- [PROBLEM DESCRIPTION]:
Please look for the string "right" below and report every line in which it occurs.

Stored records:
━━━━━━━━
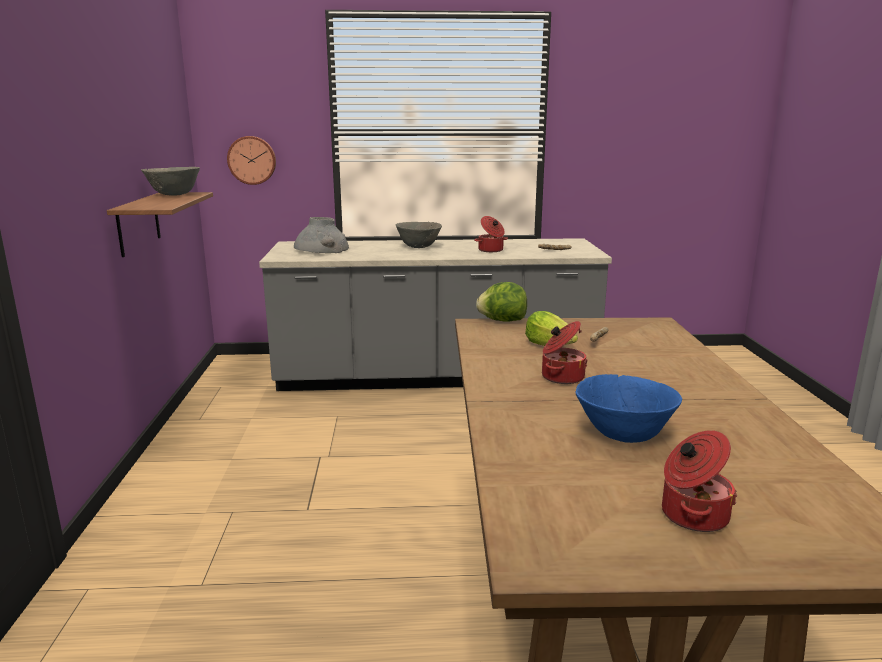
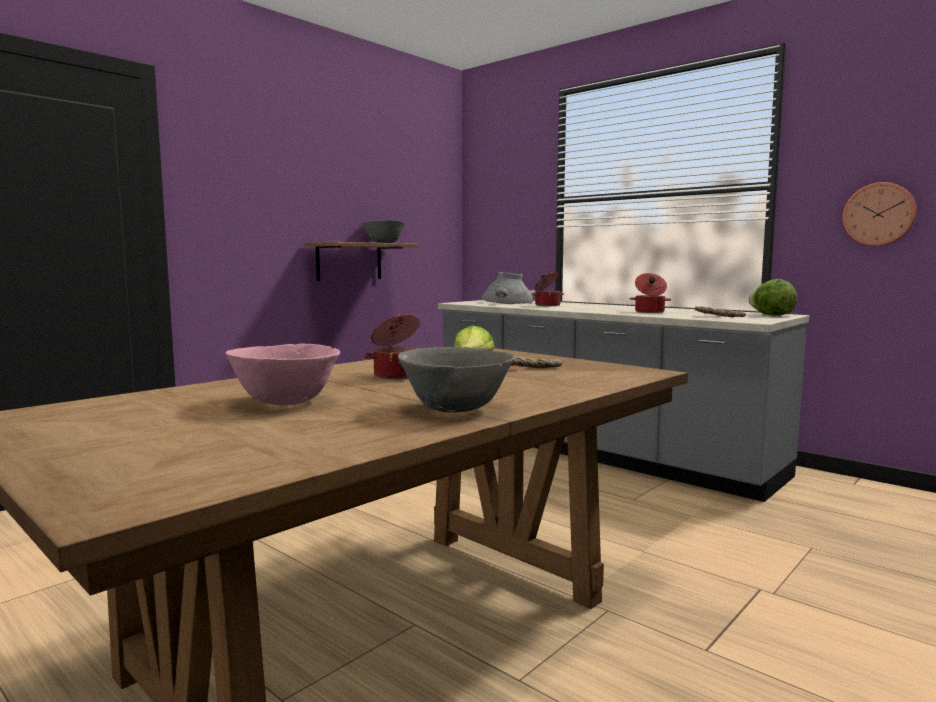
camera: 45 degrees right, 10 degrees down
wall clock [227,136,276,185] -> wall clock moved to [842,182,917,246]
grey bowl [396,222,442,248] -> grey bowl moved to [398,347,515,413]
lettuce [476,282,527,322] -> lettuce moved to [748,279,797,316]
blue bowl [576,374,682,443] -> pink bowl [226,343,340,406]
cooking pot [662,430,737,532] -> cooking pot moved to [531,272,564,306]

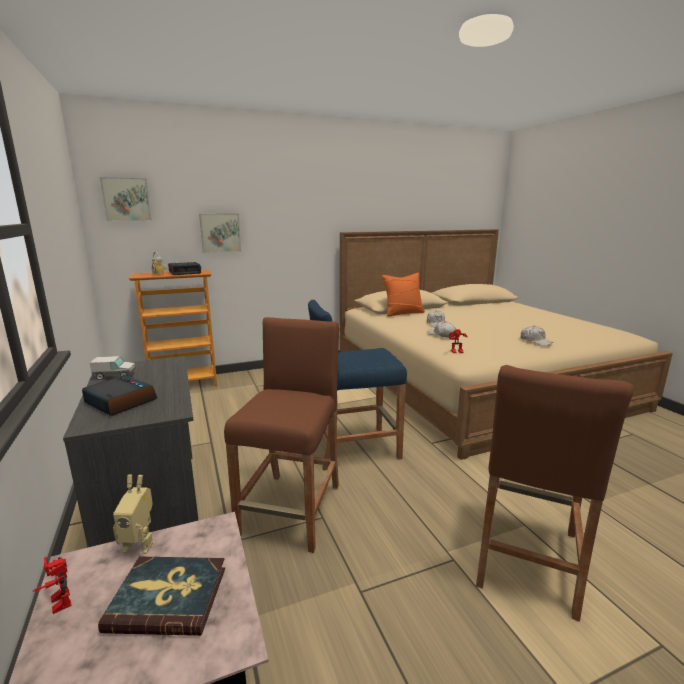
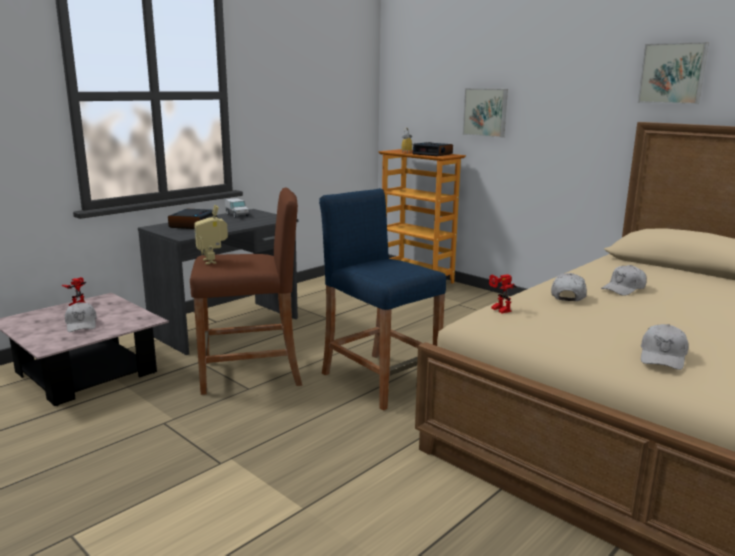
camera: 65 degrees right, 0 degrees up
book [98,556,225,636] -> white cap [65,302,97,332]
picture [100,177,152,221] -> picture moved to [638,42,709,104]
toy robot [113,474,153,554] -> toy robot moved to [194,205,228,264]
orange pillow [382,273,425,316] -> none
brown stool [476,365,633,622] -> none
━━━━━━━━
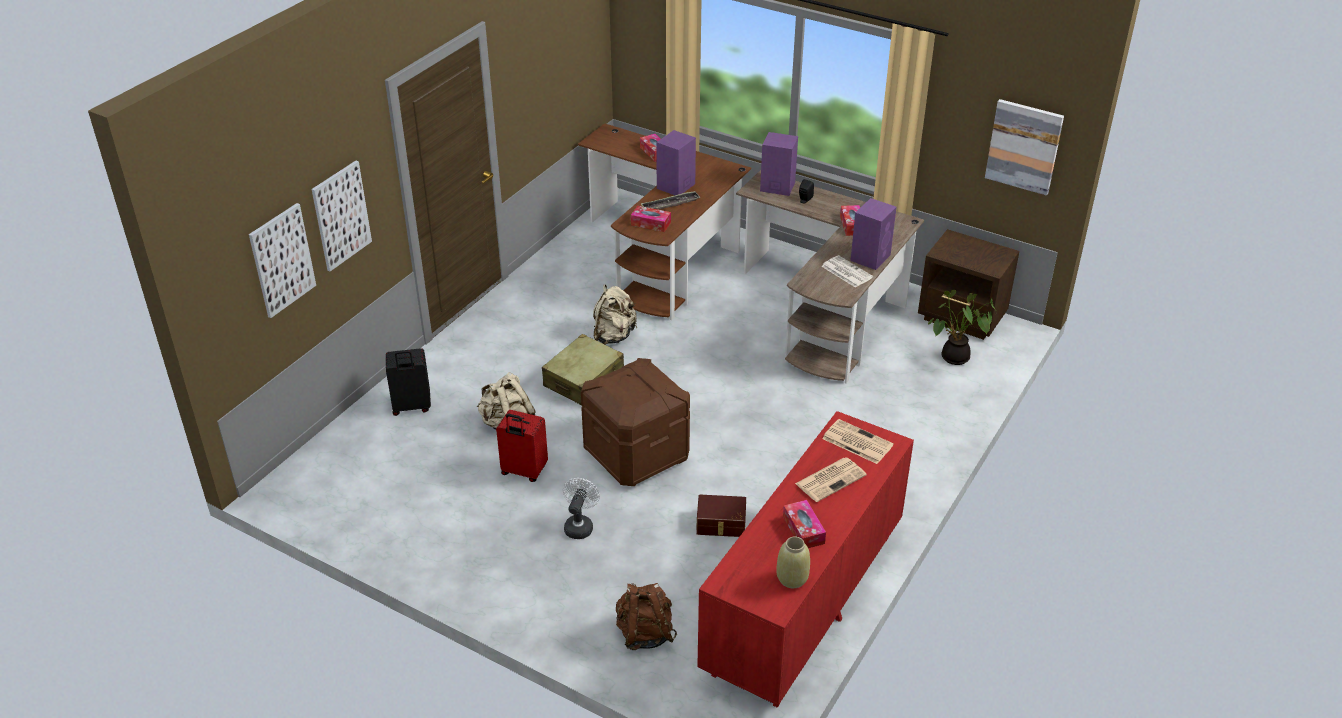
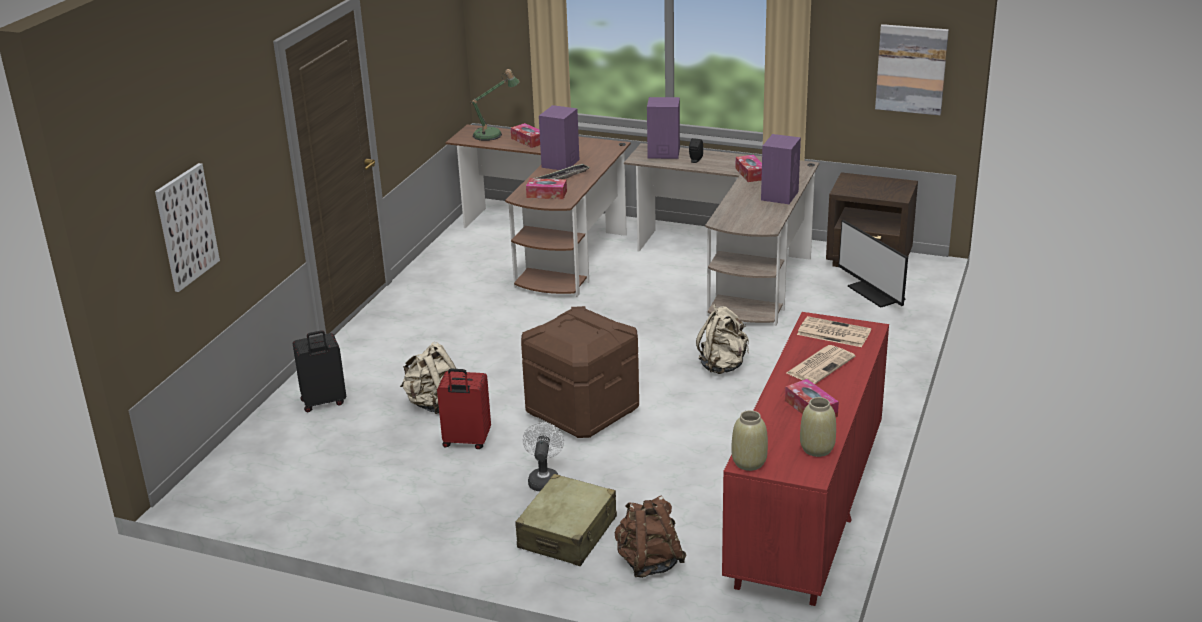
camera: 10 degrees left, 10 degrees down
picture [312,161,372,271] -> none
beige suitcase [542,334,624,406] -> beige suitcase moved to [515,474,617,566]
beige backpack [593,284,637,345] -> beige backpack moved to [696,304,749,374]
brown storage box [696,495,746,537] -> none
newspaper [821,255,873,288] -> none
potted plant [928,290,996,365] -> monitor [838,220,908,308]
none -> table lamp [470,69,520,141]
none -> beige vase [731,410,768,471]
━━━━━━━━
- [OUTPUT]:
camera: 45 degrees right, 10 degrees down
camera: 65 degrees right, 0 degrees up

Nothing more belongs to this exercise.